About this task - Nothing but the lines from the one containing "- Audio source preferences" through the end of the data below may appear in the response, each one exact.

Data entries:
++++
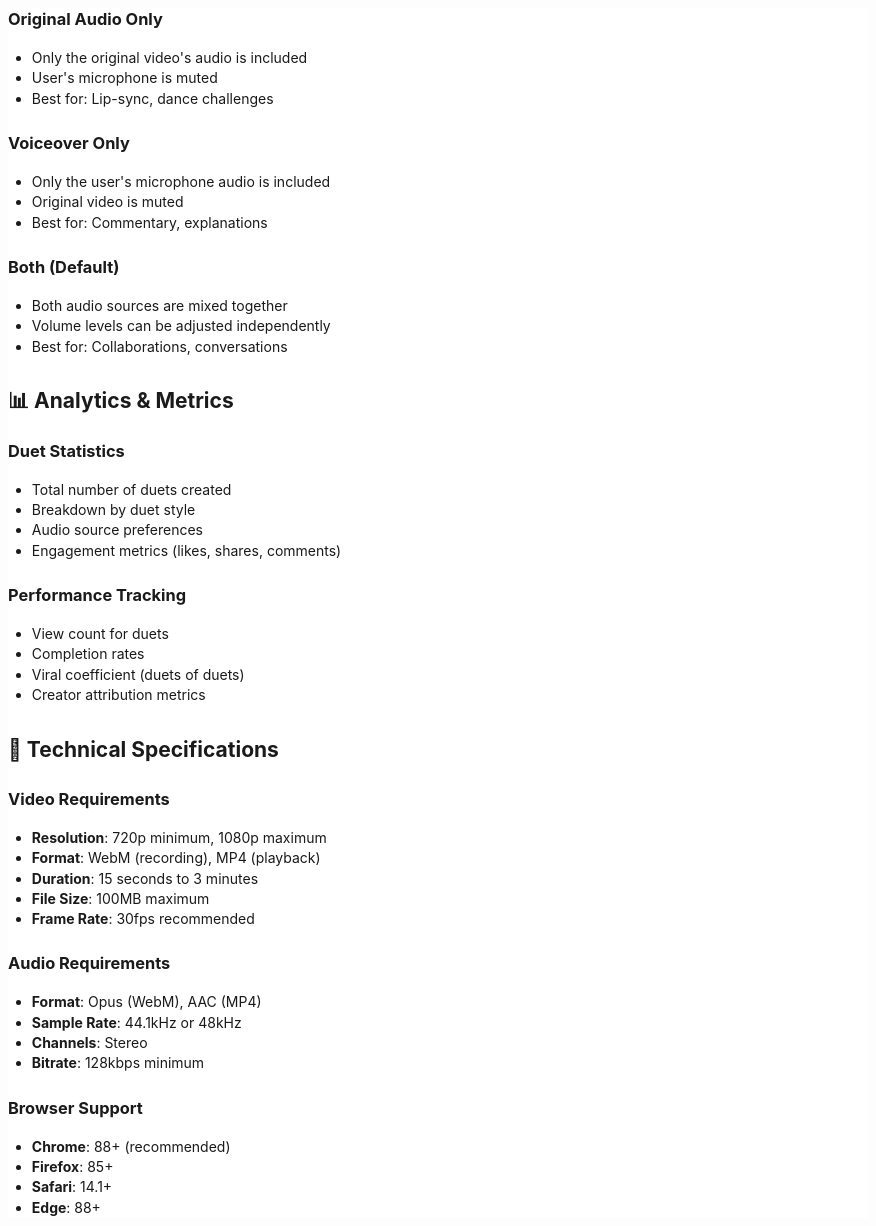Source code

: ### Original Audio Only
- Only the original video's audio is included
- User's microphone is muted
- Best for: Lip-sync, dance challenges

### Voiceover Only
- Only the user's microphone audio is included
- Original video is muted
- Best for: Commentary, explanations

### Both (Default)
- Both audio sources are mixed together
- Volume levels can be adjusted independently
- Best for: Collaborations, conversations

## 📊 Analytics & Metrics

### Duet Statistics
- Total number of duets created
- Breakdown by duet style
- Audio source preferences
- Engagement metrics (likes, shares, comments)

### Performance Tracking
- View count for duets
- Completion rates
- Viral coefficient (duets of duets)
- Creator attribution metrics

## 🔧 Technical Specifications

### Video Requirements
- **Resolution**: 720p minimum, 1080p maximum
- **Format**: WebM (recording), MP4 (playback)
- **Duration**: 15 seconds to 3 minutes
- **File Size**: 100MB maximum
- **Frame Rate**: 30fps recommended

### Audio Requirements
- **Format**: Opus (WebM), AAC (MP4)
- **Sample Rate**: 44.1kHz or 48kHz
- **Channels**: Stereo
- **Bitrate**: 128kbps minimum

### Browser Support
- **Chrome**: 88+ (recommended)
- **Firefox**: 85+
- **Safari**: 14.1+
- **Edge**: 88+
++++
Answer to this problem -
- Audio source preferences
- Engagement metrics (likes, shares, comments)

### Performance Tracking
- View count for duets
- Completion rates
- Viral coefficient (duets of duets)
- Creator attribution metrics

## 🔧 Technical Specifications

### Video Requirements
- **Resolution**: 720p minimum, 1080p maximum
- **Format**: WebM (recording), MP4 (playback)
- **Duration**: 15 seconds to 3 minutes
- **File Size**: 100MB maximum
- **Frame Rate**: 30fps recommended

### Audio Requirements
- **Format**: Opus (WebM), AAC (MP4)
- **Sample Rate**: 44.1kHz or 48kHz
- **Channels**: Stereo
- **Bitrate**: 128kbps minimum

### Browser Support
- **Chrome**: 88+ (recommended)
- **Firefox**: 85+
- **Safari**: 14.1+
- **Edge**: 88+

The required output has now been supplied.